La très jolie couverture

A l’aube de la Grande Guerre…
Adrien et Hadrien ont treize ans et habitent tous les deux en Picardie. Ils ont les mêmes préoccupations : l’école, la famille, les filles… Une seule chose les sépare : Adrien vit en 2014 et Hadrien en 1914. Grâce à une boîte aux lettres mystérieuse, les deux adolescents vont s’échanger du courrier et devenir amis.
Mais la Grande Guerre est sur le point d’éclater pour Hadrien et leur correspondance pourrait bien s’interrompre de façon dramatique…

Autant le dire tout de suite : je ne suis pas fan de la littérature pour adolescents (rebaptisée “Young adult” ces dernières années).

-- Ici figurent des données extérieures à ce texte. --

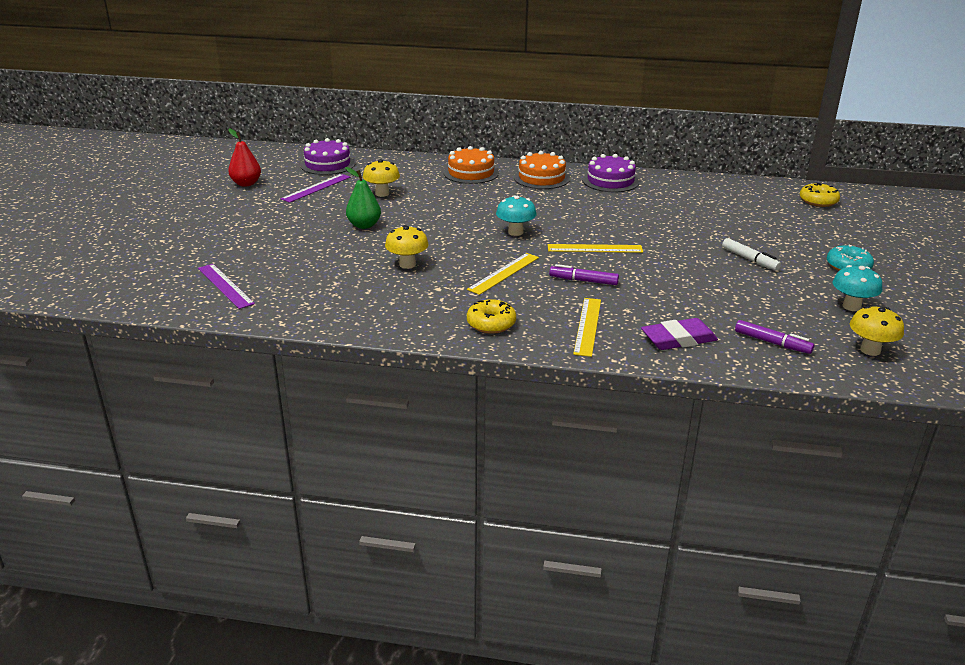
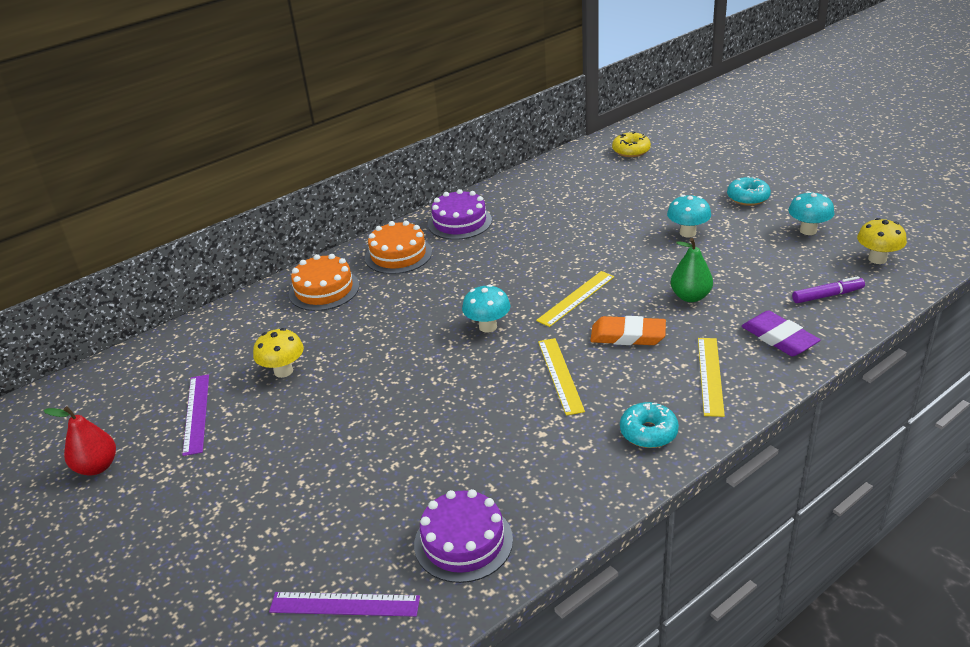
camera: 45 degrees left, 5 degrees up
purple cake [300,138,355,175] -> purple cake moved to [414,489,513,583]
green pear [345,167,381,229] -> green pear moved to [671,238,713,302]
yellow mushroom [385,225,429,269] -> none
yellow donut [467,299,516,334] -> turquoise donut [620,402,679,448]
purple marker [549,264,619,285] -> orange eraser [590,316,666,345]
yellow ruler [573,298,601,357] -> yellow ruler turned 45 degrees clockwise [698,338,725,417]
purple eraser [641,318,718,350] -> purple eraser turned 60 degrees counterclockwise [741,310,820,356]
white marker [722,238,781,271] -> turquoise mushroom [667,195,711,238]

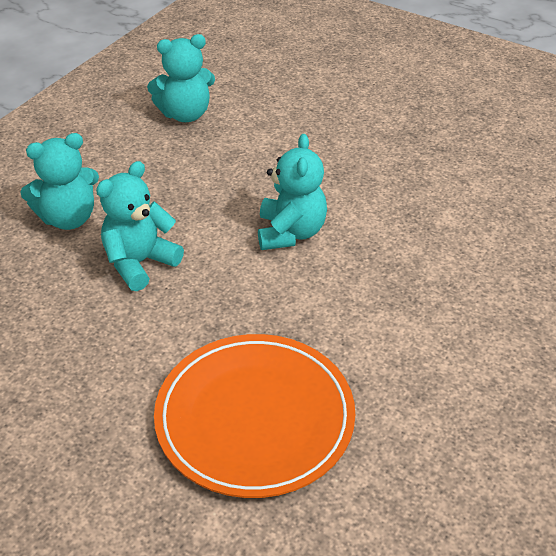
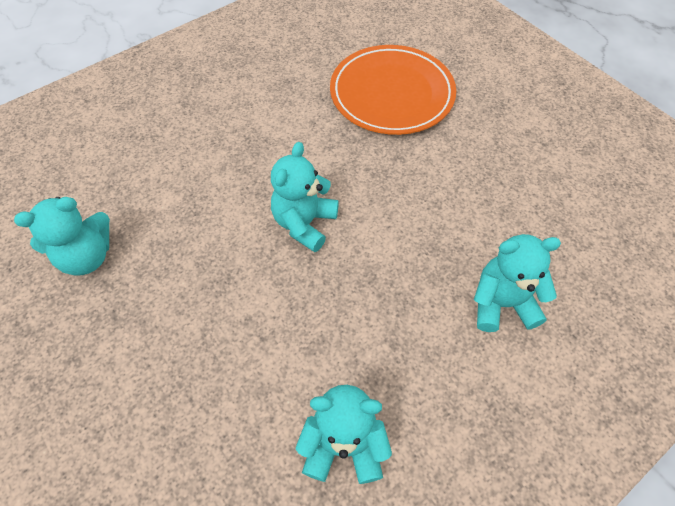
camera: 160 degrees left, 15 degrees up
turquoise teddy bear [96,161,184,291] -> turquoise teddy bear moved to [14,197,110,275]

Je ne nie pas du tout les qualités de ce genre, mais en général cela me laisse froide (bon, parfois, j’ai des  “crises” : j’ai lu les sept premiers tomes de la série “Alex Ryder” d’une traite il y a quelques années, par exemple). Pourtant, le sujet de ce roman m’attirait : j’adore les uchronies et les romans historiques, et l’élément fantastique était un peu plus discret que d’habitude. Hier, j’ai enfin réussi à mettre la main dessus, et je suis ravie. Pour tout vous dire, je l’ai lu dans la foulée.

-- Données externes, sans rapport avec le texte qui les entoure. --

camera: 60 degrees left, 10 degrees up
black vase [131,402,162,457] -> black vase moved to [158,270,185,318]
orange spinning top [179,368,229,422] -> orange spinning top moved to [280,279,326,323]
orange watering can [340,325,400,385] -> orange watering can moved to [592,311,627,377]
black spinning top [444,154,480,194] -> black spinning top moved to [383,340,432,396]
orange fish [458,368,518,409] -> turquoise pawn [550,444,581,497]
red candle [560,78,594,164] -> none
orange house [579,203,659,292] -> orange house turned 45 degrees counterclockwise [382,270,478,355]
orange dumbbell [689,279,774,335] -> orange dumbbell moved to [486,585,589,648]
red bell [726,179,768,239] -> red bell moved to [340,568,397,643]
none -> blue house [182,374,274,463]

L’histoire est intelligente, chaque adolescent parlant de lui à la première personne (les deux auteurs se sont réparti les rôles), chacun ayant son style de narration et d’écriture. La correspondance rythme les chapitres, entrecoupés de scènes de la vie quotidienne et, dans le cas d’Hadrien, de documents visuels en rapport avec l’époque (une illustration de manuel scolaire, l’ordre de mobilisation générale de 1918…). C’est très vivant et on s’y croirait.

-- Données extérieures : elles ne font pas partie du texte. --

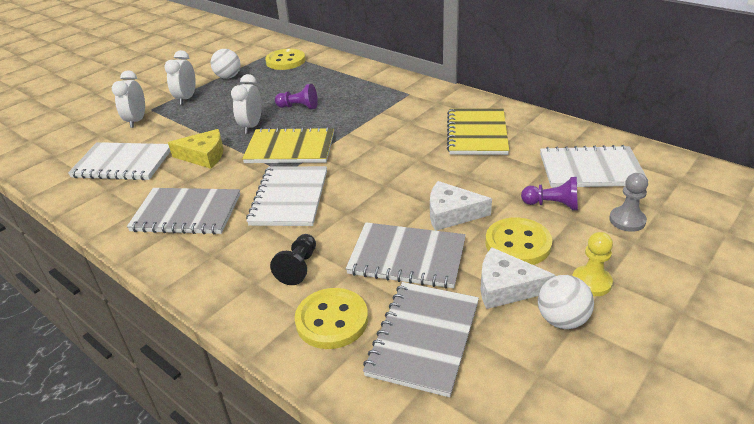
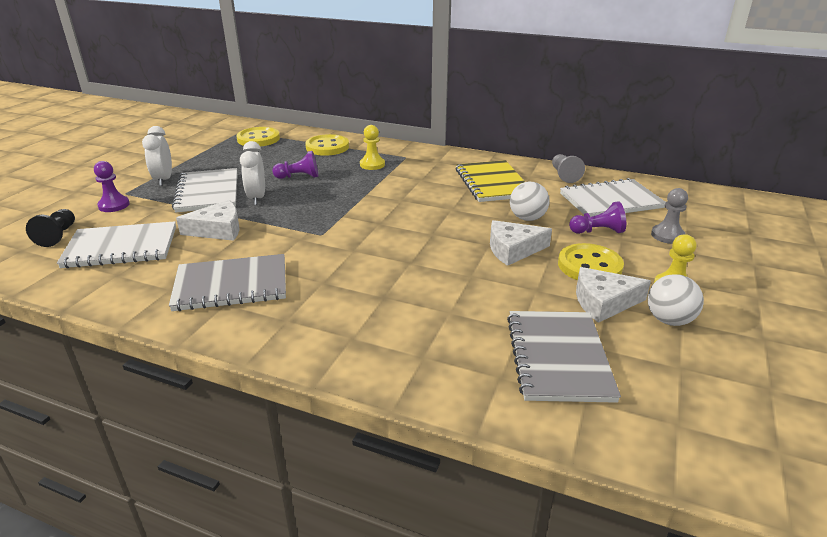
camera: 20 degrees left, 5 degrees down
white clock [112,70,145,128] -> purple pawn [94,161,130,212]
yellow cheese [168,129,223,169] -> white cheese [176,200,239,241]
white ball [211,49,241,79] -> white ball moved to [510,181,550,221]
yellow notebook [242,127,334,163] -> none
white notebook [246,166,327,226] -> white notebook moved to [172,168,237,213]
black pawn [270,234,316,285] -> black pawn moved to [26,209,75,247]
yellow button [295,288,368,349] -> yellow button moved to [305,134,349,156]
grey notebook [346,222,466,289] -> none
none -> yellow pawn [360,125,385,170]
none -> grey pawn [552,154,585,183]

En outre, c’est très bien écrit, de façon à la fois simple et élégante : à aucun moment on ne sent l’exercice de style, tout est fluide et s’enchaîne à merveille. A titre personnel, la romance du héros de 2014 m’a un peu donné envie de le baffer, mais ce sont des garçons de treize ans, et j’étais bien moins dégourdie qu’eux au même âge !
Pour conclure, si jamais vous êtes enseignant : Silène a composé un dossier pédagogique autour du roman et de la Grande Guerre (je n’ai pas la moindre idée de ce que cela peut être, mais je suppose que ça vous parlera).

Un vrai coup de coeur, à lire et à faire lire absolument (il n’est pas impossible qu’une de mes nièces récupère ce roman, vu que la Crevette est encore un peu jeune).